# My new 2012 Roubaix s-works



## chevalier_noir (Feb 24, 2010)

Group Ultegra 6700 compact 50/34
Cassette 11/28
Wheels Mavic kysrium SL
Michelin Pro race 3 tyres
Look Keo 2 max pedales
Garmin edge 500 counter.


----------



## hui (Jan 11, 2011)

very nice indeed..! my sworks tarmac sl4 is arriving early march, doing a sram red build, dura ace c24 wheels and ritchey wcs bar...


----------



## RRRoubaix (Aug 27, 2008)

Beautiful! I like that color scheme very much!
Hadn't seen it before.


----------



## Stumpy2011 (Aug 1, 2011)

Congrats !
Love the black and green !!!
Not crazy about the green sidewalls of the tires. I personally would have used plain black to emphasize the cool frame.


----------



## willieboy (Nov 27, 2010)

Beautiful! Enjoy it for many safe and joyful miles.
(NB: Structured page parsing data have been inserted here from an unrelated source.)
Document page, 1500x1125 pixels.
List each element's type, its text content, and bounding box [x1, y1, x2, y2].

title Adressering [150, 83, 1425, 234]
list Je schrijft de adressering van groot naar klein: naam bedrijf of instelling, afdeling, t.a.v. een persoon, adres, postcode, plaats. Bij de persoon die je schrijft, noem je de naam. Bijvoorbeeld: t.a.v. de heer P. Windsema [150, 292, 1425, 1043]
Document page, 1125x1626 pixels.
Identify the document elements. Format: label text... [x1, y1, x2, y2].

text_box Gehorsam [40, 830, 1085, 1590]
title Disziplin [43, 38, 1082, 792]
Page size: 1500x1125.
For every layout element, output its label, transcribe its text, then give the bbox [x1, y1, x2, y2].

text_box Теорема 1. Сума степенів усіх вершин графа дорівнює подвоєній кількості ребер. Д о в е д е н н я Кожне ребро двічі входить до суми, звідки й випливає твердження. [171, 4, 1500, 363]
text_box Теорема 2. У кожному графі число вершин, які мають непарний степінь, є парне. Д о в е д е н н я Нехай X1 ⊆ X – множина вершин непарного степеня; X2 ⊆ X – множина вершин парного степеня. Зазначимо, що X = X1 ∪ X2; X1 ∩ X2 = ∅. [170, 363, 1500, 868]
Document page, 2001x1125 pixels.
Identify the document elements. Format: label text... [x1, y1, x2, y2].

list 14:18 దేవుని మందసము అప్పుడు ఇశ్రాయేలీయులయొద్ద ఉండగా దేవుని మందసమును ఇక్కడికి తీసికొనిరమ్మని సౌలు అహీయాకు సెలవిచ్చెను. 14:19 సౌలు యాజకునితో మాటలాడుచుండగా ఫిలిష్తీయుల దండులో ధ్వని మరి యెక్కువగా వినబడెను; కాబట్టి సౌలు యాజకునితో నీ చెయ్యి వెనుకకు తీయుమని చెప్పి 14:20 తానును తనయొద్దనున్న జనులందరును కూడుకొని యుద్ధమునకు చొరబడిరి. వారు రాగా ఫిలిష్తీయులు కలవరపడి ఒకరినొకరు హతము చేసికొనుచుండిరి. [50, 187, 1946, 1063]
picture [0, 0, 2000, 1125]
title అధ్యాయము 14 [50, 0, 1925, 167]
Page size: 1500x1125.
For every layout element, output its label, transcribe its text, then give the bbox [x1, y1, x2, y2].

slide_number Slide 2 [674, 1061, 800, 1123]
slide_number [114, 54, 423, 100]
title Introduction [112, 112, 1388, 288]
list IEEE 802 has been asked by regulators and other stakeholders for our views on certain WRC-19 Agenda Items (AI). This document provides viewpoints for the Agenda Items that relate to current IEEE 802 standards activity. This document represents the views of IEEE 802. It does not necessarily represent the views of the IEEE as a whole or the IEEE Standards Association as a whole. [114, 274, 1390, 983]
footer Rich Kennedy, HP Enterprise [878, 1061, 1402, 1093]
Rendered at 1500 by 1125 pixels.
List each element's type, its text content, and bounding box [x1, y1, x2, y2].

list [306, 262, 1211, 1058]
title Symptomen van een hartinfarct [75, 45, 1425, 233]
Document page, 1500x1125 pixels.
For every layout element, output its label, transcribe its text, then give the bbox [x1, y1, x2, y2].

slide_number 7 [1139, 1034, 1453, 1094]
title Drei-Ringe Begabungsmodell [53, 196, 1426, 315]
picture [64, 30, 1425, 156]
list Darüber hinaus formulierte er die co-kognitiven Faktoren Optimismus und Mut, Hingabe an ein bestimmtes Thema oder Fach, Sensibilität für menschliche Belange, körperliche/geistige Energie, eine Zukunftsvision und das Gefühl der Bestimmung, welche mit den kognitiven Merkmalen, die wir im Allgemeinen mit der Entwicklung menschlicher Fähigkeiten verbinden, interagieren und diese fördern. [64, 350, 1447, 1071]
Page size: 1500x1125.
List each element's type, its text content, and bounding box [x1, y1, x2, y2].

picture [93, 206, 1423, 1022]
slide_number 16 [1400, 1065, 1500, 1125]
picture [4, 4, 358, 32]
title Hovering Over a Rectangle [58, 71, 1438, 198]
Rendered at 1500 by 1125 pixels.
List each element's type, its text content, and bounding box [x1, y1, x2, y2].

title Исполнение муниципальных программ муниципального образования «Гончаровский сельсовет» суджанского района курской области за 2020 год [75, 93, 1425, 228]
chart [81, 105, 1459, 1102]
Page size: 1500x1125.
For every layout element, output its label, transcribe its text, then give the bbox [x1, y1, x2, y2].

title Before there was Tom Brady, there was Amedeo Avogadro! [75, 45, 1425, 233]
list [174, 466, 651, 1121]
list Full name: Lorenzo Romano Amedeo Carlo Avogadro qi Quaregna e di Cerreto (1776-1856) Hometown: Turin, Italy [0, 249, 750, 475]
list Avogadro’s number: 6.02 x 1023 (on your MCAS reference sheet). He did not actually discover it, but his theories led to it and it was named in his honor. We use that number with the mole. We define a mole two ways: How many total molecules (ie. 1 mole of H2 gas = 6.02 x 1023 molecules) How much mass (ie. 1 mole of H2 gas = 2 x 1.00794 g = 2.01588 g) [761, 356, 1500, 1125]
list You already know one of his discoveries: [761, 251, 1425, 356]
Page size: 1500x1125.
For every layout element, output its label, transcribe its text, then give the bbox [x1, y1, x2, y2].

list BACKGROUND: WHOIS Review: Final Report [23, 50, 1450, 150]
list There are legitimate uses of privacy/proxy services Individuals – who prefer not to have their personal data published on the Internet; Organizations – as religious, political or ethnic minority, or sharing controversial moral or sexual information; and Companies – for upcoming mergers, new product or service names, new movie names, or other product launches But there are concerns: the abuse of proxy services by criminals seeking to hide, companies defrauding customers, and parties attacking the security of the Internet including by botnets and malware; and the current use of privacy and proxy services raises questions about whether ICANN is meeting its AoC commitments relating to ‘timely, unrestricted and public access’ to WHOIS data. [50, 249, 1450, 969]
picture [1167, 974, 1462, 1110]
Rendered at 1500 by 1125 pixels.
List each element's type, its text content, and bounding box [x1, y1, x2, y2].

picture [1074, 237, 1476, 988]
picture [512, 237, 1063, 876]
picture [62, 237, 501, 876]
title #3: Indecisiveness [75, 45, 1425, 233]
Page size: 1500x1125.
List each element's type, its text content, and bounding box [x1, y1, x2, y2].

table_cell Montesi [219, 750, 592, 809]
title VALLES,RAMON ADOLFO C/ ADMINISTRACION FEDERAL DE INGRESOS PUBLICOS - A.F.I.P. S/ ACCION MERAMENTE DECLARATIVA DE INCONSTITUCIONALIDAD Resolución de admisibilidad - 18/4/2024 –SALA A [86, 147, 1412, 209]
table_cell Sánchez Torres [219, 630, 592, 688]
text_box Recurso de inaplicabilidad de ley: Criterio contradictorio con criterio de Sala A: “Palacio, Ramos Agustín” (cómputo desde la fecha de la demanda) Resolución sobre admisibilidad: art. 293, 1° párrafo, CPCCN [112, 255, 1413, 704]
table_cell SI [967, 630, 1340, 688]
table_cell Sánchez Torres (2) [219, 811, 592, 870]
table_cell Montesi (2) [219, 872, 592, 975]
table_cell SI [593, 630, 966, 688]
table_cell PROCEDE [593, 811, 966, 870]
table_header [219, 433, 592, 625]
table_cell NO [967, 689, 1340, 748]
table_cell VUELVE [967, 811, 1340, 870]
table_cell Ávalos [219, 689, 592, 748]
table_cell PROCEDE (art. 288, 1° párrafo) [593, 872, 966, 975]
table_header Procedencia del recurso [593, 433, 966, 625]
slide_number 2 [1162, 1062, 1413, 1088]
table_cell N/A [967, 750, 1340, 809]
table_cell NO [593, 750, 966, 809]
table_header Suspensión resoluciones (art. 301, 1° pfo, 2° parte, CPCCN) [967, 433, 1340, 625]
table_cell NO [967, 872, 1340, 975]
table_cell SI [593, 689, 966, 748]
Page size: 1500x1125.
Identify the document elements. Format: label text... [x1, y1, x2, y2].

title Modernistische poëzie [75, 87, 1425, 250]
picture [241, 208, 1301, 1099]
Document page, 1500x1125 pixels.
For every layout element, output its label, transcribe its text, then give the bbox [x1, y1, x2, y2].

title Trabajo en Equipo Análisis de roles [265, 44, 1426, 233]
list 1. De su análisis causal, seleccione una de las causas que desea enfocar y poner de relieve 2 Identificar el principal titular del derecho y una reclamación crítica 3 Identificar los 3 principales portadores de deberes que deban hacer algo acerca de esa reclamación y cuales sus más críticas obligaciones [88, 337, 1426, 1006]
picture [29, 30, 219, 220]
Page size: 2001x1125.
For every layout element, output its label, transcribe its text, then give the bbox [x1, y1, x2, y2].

Congrats


----------



## roadworthy (Nov 11, 2011)

Very nice..
What are your riding impressions so far?
Congrats!


----------



## farva (Jun 24, 2005)

Nice rig but makes me think of Tron


----------



## NealH (May 2, 2004)

Very nice and nicely equipped.... but always photograph the bike with the crankset facing the camera.


----------



## floorguy724 (Dec 21, 2005)

Awesome bike man!


----------



## Devastazione (Dec 8, 2011)

Awsome ride !! What saddle are you using ?


----------



## chevalier_noir (Feb 24, 2010)

Its a Specialized Romin evo comp gel, only 5 rides so far seems comfortable.


----------



## chevalier_noir (Feb 24, 2010)

My first impressions are feels like it wants to go fast, extremely smooth ride. Climbs without effort and hold the road on downs and corners at speed. Its a real pleasure to ride....


----------